McLeish, meanwhile, has already done the hardest thing: he has made it look possible. He has shown that this squad can compete. He has restored belief in a dressing room that had none. He has done the work that the next permanent manager—should the board decide to start from scratch—will benefit from immediately. That is the cruel mathematics of football management: the interim manager builds the house, and the permanent manager moves in and takes the credit.

What makes this moment genuinely interesting is not whether McLeish will get the job—odds are, he will, because it is easier to keep someone who has already stabilized the ship than to find someone new. What is interesting is that we are treating the stabilization of a mid-table club as a monumental achievement. That we have collectively decided that keeping a club up is not simply doing your job, but transcending it. That we have elevated survival to the status of triumph.

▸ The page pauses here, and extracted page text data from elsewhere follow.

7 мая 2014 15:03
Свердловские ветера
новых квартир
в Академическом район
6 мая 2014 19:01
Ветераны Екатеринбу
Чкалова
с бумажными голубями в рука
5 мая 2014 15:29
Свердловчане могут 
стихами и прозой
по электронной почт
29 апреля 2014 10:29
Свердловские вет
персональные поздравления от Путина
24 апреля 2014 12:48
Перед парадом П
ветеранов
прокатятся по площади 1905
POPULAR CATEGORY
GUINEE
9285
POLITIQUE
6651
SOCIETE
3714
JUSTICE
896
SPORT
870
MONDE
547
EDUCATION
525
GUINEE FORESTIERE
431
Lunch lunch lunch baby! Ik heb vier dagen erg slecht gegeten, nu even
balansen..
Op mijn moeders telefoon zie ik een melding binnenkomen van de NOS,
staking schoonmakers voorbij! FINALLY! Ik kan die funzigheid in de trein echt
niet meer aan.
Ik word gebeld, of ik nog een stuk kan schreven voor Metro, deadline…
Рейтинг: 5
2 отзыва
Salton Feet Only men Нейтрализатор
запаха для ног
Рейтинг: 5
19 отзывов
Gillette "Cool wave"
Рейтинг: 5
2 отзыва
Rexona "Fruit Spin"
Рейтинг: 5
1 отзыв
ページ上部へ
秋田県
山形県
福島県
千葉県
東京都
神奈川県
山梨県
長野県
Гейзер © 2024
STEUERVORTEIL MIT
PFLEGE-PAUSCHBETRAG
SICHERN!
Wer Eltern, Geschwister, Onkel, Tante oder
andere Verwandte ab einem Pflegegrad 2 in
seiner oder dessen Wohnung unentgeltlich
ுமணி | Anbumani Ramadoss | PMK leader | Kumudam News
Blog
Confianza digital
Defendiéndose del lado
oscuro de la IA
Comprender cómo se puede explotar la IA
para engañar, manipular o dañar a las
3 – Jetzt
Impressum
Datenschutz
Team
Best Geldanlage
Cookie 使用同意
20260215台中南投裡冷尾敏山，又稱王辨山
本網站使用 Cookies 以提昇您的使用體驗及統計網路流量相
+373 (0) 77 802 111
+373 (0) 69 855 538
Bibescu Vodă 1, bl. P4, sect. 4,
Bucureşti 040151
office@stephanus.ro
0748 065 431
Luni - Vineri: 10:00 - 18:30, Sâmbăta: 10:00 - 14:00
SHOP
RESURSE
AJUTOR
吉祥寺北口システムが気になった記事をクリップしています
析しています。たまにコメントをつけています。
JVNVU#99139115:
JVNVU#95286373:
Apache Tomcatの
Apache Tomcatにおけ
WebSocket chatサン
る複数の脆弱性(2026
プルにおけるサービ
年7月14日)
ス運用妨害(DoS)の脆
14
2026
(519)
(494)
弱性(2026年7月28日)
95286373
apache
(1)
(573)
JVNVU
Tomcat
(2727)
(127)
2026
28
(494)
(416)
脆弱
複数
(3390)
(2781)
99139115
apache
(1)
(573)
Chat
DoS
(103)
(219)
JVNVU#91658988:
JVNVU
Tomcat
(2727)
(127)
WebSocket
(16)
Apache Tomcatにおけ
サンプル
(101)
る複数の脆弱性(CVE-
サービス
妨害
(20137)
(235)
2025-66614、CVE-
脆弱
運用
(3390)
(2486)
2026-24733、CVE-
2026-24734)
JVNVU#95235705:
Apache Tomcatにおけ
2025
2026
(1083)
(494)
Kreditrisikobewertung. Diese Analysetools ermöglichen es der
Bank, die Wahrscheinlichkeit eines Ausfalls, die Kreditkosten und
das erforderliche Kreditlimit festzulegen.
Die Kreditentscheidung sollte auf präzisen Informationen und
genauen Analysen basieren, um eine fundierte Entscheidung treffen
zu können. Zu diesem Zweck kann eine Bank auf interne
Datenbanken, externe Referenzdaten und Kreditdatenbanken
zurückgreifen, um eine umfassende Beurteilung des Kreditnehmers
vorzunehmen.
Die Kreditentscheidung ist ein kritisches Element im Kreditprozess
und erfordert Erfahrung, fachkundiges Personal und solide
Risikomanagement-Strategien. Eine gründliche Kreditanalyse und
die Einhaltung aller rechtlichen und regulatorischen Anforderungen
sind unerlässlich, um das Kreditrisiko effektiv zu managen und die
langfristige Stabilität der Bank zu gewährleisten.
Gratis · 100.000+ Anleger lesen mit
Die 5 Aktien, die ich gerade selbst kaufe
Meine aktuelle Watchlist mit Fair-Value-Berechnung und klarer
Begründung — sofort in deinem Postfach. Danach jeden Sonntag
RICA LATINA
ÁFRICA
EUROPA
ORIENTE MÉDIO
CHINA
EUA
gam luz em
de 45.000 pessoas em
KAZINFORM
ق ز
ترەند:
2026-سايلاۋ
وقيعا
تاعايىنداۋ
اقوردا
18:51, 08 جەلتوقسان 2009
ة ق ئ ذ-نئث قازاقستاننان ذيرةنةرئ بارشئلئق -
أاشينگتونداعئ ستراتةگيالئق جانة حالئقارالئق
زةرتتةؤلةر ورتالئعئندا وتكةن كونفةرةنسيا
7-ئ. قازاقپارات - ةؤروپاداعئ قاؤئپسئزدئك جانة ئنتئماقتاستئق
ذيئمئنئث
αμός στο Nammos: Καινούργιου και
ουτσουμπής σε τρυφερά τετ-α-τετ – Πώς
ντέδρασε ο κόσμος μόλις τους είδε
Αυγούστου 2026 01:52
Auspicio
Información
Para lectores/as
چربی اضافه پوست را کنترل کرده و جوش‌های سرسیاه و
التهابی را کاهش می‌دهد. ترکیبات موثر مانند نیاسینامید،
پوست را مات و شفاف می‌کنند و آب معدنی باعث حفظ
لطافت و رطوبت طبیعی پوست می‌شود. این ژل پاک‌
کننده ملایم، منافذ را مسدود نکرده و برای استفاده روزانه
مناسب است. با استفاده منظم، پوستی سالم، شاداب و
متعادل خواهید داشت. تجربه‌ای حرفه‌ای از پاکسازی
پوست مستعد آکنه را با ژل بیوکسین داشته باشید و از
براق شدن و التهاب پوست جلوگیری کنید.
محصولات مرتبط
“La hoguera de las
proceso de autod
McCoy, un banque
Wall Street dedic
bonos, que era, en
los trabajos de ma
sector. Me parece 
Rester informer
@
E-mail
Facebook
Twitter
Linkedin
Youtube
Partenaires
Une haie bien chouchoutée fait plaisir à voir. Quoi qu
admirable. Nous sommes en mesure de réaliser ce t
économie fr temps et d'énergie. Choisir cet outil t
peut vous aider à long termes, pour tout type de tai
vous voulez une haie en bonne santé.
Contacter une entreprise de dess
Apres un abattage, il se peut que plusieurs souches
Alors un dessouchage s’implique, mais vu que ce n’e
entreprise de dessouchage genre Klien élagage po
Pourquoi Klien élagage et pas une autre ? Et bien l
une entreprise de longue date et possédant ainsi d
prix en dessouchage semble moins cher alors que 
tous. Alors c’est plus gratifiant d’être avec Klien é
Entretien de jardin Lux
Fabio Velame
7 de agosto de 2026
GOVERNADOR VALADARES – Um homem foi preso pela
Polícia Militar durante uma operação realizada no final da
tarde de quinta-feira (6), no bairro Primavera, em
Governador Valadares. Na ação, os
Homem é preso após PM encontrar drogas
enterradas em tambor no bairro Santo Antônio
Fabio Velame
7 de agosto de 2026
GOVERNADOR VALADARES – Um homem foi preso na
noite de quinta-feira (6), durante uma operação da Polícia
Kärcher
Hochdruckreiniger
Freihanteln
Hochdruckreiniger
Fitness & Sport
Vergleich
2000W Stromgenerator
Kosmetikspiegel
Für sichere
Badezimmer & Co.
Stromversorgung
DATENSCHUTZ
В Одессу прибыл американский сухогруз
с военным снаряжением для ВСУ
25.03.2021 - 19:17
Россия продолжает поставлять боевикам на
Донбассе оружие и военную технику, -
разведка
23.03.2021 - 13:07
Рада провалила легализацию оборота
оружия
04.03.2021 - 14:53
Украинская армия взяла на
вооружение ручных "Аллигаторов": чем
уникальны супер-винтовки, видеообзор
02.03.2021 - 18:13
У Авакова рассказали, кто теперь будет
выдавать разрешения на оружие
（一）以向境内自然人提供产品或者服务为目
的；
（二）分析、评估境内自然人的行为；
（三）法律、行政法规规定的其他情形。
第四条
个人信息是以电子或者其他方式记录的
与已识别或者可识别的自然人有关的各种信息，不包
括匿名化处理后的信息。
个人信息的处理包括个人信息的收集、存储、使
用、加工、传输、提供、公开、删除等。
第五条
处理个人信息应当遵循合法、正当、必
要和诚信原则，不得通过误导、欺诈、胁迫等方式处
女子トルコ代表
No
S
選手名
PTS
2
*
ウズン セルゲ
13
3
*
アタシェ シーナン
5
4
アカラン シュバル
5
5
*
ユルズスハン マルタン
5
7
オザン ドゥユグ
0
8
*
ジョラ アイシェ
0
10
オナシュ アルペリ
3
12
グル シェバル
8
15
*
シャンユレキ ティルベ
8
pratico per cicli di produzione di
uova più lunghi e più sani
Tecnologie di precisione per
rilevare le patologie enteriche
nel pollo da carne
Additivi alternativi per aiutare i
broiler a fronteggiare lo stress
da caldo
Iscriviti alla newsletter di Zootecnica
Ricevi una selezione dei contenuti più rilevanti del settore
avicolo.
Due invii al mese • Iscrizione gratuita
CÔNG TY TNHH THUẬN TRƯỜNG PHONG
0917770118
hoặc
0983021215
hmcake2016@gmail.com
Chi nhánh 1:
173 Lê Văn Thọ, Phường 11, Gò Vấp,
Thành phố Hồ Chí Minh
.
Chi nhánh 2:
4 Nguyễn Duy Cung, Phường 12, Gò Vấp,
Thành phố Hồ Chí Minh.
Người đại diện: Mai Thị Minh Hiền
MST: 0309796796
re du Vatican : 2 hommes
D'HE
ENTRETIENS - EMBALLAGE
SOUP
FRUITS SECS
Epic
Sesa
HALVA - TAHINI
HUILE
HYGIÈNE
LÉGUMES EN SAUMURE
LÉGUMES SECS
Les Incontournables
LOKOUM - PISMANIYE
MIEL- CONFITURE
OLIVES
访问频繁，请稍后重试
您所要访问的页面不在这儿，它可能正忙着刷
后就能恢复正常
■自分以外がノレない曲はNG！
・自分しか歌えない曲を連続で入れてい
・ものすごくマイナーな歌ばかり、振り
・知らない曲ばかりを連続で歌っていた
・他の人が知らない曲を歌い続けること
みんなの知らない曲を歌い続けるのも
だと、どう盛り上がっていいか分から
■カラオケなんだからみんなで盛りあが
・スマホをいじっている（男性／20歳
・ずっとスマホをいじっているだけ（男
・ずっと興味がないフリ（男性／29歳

St Mirren will finish the season. The confetti will be cleaned up. The press conferences will end. And Craig McLeish will either sign a contract or he will not. If he does, he will become the permanent manager of a mid-table Scottish club, which is exactly what he has already been for three months. The only thing that will change is the title, and perhaps the salary.

But that is the thing about football in May: it does not deal in nuance. It deals in narratives. And right now, the narrative is that Craig McLeish saved St Mirren. Never mind that he simply did his job well. Never mind that survival was always the most likely outcome. Never mind that we are in the business of exaggerating the importance of outcomes that matter only in the context of a sport where money and survival are often the same thing.

The confetti cannons are already loaded. The holiday is being planned. And somewhere in Paisley, Craig McLeish is probably wondering how he went from nobody to national treasure in the span of a single season. That is not a tragedy. That is just football.